_PROBLEM DETAILS_.
Reproduce verbatim the lines of the material below, starting at the line with "25: (992, 275, 100.74)" and ending at the line with "41: (86, 466, 39.43)", both inclusive; skip the rest.

──────── DATASET CONTENT

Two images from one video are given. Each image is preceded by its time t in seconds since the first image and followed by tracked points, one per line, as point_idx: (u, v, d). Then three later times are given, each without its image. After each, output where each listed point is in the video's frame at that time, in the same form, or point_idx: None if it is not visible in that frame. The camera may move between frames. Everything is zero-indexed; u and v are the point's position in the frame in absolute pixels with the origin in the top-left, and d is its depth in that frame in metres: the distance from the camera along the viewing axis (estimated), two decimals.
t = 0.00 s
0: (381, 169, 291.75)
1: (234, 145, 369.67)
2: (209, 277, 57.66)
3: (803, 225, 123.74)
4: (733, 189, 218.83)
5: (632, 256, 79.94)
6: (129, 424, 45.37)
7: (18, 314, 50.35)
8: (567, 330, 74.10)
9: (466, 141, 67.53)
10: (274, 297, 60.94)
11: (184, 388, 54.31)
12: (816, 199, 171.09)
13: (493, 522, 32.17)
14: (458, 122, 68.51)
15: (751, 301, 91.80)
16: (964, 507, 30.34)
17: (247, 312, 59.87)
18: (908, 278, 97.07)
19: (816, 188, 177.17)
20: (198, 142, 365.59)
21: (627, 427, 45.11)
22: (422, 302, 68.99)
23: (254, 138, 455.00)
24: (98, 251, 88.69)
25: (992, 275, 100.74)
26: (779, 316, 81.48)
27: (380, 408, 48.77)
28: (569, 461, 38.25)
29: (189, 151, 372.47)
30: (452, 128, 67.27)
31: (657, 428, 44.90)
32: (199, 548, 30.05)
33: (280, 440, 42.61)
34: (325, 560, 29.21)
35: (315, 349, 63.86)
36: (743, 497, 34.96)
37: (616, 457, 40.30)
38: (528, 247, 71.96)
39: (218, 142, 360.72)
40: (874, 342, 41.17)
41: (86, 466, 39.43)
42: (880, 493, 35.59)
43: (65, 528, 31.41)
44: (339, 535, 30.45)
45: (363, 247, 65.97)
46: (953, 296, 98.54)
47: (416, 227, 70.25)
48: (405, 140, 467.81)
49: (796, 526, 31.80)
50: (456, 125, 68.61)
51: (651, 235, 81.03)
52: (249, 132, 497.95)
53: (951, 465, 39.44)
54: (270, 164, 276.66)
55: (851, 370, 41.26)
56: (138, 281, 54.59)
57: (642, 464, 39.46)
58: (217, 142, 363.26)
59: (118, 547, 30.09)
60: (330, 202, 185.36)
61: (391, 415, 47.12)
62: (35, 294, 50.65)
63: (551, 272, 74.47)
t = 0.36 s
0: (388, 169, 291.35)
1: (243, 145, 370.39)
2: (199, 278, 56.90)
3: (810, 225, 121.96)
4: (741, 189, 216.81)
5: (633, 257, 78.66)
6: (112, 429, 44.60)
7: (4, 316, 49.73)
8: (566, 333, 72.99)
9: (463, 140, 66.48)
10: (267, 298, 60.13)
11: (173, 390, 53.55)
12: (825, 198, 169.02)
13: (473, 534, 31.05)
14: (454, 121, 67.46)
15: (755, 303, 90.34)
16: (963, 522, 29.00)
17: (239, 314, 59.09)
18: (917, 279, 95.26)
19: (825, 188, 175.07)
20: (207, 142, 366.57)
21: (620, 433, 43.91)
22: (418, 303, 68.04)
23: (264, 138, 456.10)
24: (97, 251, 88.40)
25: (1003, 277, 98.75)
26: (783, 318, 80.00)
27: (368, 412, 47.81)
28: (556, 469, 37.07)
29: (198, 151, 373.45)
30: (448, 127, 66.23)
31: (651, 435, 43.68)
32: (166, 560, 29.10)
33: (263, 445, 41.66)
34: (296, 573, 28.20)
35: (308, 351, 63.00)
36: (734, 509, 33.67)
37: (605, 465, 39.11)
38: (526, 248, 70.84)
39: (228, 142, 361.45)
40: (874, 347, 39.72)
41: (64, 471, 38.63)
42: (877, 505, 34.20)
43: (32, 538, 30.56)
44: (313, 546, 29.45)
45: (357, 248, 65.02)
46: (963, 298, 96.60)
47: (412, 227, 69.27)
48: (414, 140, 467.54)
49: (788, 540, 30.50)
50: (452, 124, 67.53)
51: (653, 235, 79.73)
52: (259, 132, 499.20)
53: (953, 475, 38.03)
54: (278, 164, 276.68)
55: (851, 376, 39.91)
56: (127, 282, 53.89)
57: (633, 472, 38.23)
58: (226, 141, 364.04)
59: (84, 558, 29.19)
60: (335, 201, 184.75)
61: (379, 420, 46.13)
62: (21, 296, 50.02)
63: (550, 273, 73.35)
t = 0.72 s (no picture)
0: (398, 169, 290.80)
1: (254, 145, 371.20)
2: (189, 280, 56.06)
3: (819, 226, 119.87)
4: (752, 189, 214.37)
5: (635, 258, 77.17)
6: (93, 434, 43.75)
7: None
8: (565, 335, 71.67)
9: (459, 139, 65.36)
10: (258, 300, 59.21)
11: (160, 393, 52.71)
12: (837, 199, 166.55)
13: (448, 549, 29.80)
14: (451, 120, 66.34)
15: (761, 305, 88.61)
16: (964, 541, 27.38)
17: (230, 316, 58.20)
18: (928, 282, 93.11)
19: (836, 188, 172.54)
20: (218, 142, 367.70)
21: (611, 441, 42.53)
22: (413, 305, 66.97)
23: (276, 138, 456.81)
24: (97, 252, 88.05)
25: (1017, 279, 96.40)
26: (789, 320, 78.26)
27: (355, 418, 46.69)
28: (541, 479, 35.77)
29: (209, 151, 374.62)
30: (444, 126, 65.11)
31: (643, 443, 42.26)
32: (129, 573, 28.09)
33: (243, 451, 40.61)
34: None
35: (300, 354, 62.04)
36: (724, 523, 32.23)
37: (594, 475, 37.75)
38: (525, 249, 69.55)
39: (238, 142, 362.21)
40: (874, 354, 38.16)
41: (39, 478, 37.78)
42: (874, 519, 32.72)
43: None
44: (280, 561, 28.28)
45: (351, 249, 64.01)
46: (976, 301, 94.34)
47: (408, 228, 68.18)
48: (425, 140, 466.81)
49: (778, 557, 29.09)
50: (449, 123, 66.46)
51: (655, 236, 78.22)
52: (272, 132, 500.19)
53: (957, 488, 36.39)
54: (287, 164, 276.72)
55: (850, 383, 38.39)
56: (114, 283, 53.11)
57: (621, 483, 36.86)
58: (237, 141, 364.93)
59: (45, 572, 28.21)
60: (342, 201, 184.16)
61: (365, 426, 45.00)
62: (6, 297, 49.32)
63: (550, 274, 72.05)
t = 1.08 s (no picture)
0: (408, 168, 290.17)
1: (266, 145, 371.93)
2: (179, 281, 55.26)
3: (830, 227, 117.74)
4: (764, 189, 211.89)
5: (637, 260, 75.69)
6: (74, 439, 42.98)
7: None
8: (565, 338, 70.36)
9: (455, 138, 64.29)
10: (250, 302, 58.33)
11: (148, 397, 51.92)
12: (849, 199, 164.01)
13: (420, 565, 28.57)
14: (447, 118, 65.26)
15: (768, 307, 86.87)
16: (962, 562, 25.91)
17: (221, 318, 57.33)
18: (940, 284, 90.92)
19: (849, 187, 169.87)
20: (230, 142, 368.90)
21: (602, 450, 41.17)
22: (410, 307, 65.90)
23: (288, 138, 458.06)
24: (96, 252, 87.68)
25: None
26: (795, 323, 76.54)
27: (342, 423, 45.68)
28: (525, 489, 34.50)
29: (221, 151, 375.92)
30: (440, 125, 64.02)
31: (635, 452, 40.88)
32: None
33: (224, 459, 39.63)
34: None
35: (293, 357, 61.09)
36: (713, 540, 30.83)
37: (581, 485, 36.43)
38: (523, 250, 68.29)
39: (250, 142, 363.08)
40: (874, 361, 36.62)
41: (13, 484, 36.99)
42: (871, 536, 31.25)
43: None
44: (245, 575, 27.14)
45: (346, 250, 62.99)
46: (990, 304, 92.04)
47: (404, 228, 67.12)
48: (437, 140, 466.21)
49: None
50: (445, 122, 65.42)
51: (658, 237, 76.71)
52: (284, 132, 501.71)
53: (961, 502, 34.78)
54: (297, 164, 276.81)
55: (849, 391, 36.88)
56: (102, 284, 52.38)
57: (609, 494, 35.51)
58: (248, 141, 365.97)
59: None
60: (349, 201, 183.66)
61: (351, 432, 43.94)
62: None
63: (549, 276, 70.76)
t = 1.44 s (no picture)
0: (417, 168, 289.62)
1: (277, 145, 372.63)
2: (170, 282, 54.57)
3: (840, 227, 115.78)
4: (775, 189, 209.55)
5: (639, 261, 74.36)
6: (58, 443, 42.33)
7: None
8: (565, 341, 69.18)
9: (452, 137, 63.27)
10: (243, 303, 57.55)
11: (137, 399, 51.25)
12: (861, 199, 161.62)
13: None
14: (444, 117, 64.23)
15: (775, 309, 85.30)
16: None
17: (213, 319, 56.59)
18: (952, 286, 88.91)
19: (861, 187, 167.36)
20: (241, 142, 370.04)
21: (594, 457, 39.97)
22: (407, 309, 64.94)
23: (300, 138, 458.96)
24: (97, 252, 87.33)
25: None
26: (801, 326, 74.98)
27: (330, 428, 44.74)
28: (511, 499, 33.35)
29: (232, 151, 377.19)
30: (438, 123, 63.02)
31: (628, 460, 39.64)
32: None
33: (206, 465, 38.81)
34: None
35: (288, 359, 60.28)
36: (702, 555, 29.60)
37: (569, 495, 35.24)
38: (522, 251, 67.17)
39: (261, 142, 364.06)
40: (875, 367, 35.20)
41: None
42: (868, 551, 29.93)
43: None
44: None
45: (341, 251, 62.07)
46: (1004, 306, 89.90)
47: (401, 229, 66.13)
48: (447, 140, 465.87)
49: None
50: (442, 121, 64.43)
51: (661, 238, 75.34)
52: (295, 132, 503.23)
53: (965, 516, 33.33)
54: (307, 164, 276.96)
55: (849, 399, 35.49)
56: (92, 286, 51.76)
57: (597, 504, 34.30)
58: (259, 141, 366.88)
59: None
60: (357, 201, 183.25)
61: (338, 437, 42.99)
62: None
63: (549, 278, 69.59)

────────────────

_OUTPUT_.
25: (992, 275, 100.74)
26: (779, 316, 81.48)
27: (380, 408, 48.77)
28: (569, 461, 38.25)
29: (189, 151, 372.47)
30: (452, 128, 67.27)
31: (657, 428, 44.90)
32: (199, 548, 30.05)
33: (280, 440, 42.61)
34: (325, 560, 29.21)
35: (315, 349, 63.86)
36: (743, 497, 34.96)
37: (616, 457, 40.30)
38: (528, 247, 71.96)
39: (218, 142, 360.72)
40: (874, 342, 41.17)
41: (86, 466, 39.43)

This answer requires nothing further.